Control. This concept looks different for different people. One person’s idea of control is chaos to another person, but the control another person seeks feels like a straitjacket to someone else. Whatever our comfort level with control during the holidays, it seems everyone’s idea of control is pushed to their limits.
Instead of of focusing on company, our children’s holiday events, and the time we spend with those we love, we freak out about the menu, getting to the grocery store, delays in travel or making sure the house is clean enough for the standards of our extended family. Please tell me I’m not alone in this boat, quickly taking on water? When did this become what the holidays are about? A vision of perfection, rather than being present? Every year, my holidays feel a little more out of control, so I asked myself, what do I really have control over?
News flash! I have control over nothing. This was a tough pill for me to swallow when I figured this little chestnut out in my life. The more time I spend with God, the less control I realize I have.

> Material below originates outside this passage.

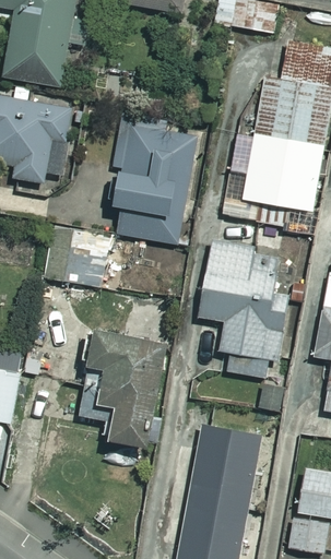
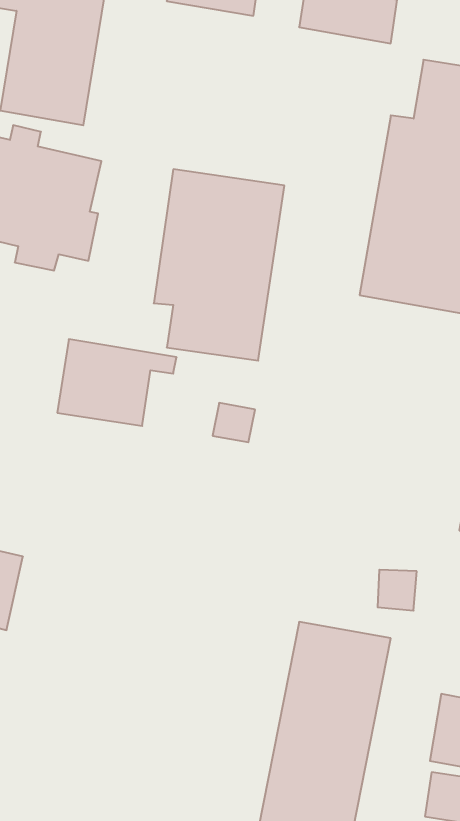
building: [200,242,296,378] -> none
building: [80,330,172,450] -> none

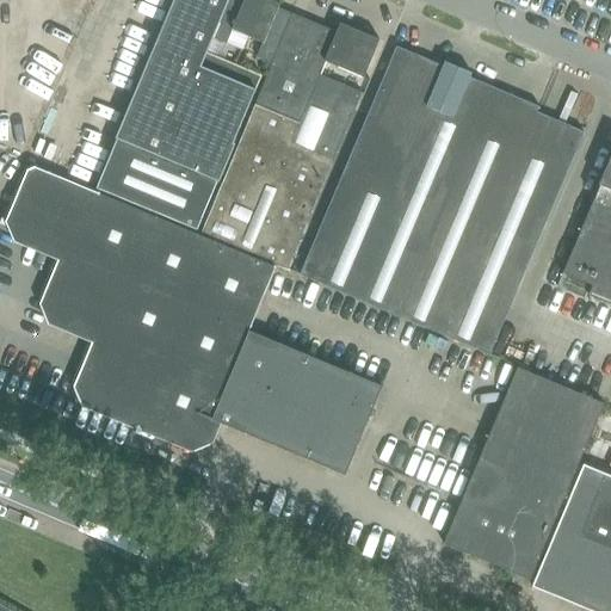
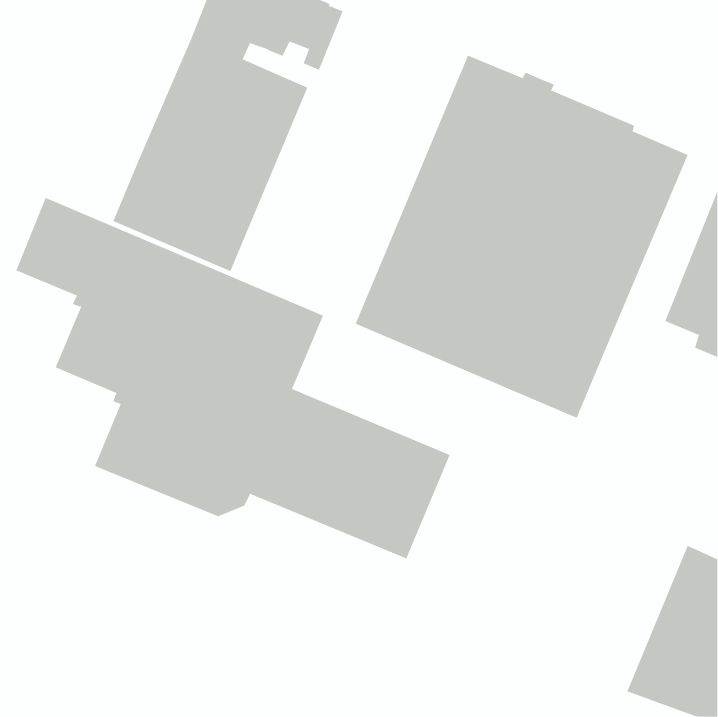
building: [202,13,378,269] -> none
building: [444,368,603,580] -> none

At first this made me angry. Didn’t God see all I was doing to make things better in my little corner of the universe? Didn’t He see how I was making my children’s lives better by keeping them safe, by limiting their choices? Which is essentially a euphemism for control, by the way. God gradually showed me sometimes in a soft way and other times through a spectacular failure in judgement for all those around me to see, that the greater control I seek, the more out of control my life felt.

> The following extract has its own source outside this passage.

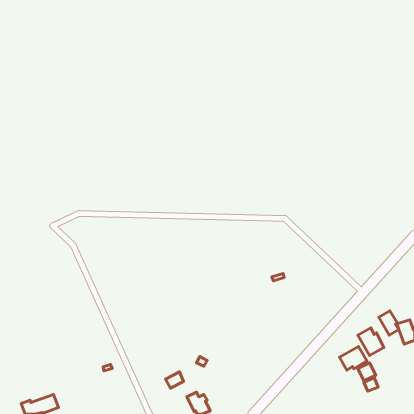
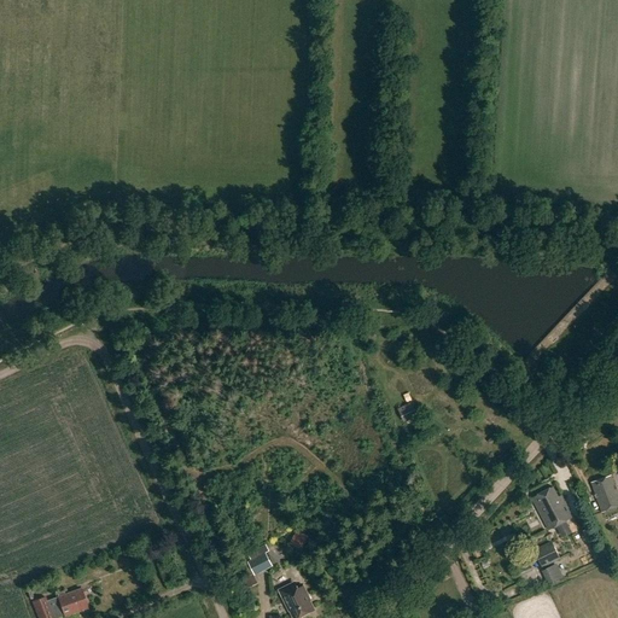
building: [379,311,399,335] -> none
building: [340,347,367,370] -> none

When I started surrendering those out of control moments, the happier I’ve become. It sounds crazy, but I’ve learned greater control by controlling less and releasing the situation or outcome to God. It seems counter intuitive, but by letting go and letting God, as the popular saying goes, we can feel more secure. Because isn’t that what having control is about, being secure?
I may get an argument on this point, but please hear me out. From my experience, I want to control something so I know the outcome or can influence a situation. This provides me a sense of security. I want assurance the circumstances will all work out to my favor. This is where I deviate from God’s will. It not about my favor, but about the favor God can give me, if I trust Him.

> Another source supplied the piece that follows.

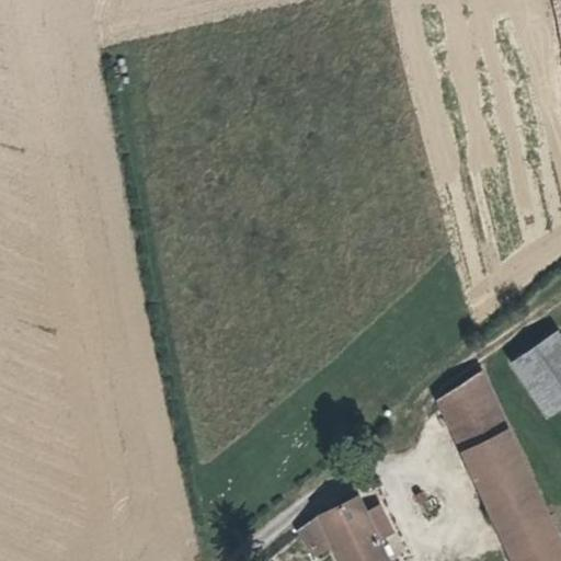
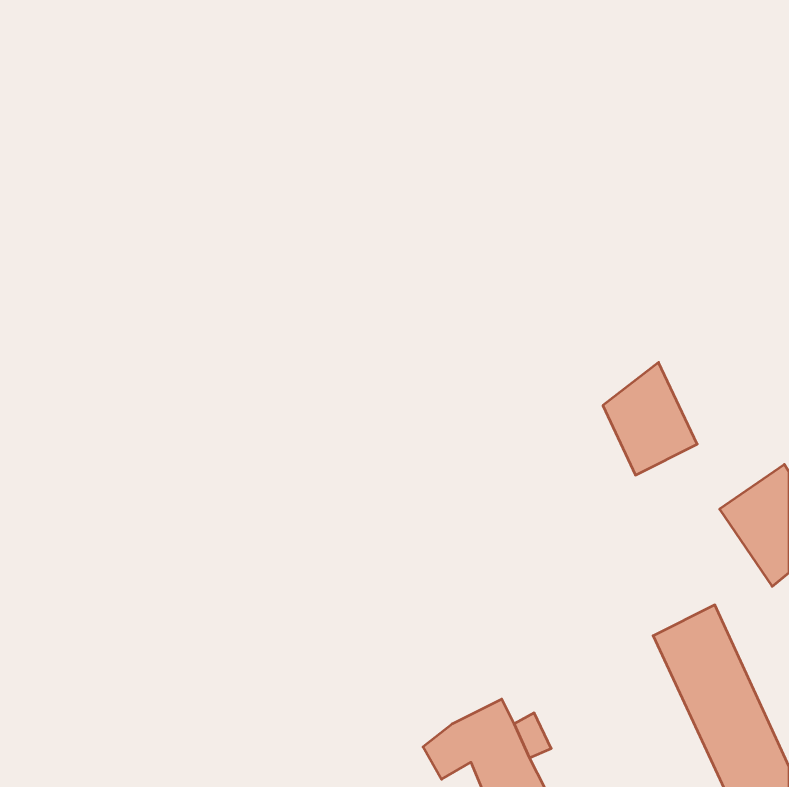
building: [440,373,507,453] -> [603,362,697,475]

In 2 Timothy 1:12 (NIV) “That is why I am suffering as I am. Yet this is no cause for shame, because I know whom I have believed, and am convinced that he is able to guard what I have entrusted to him until that day.” My dear friends, the promises in the Bible provide us the security we seek when our lives feel out of control during the hectic holiday season. We can be in more control by controlling less because we can entrust everything to God and He will guard it for us. The creator of the universe is willing to guard what we entrust to Him. I can’t get much more secure than that.
What are you willing to entrust into God’s care?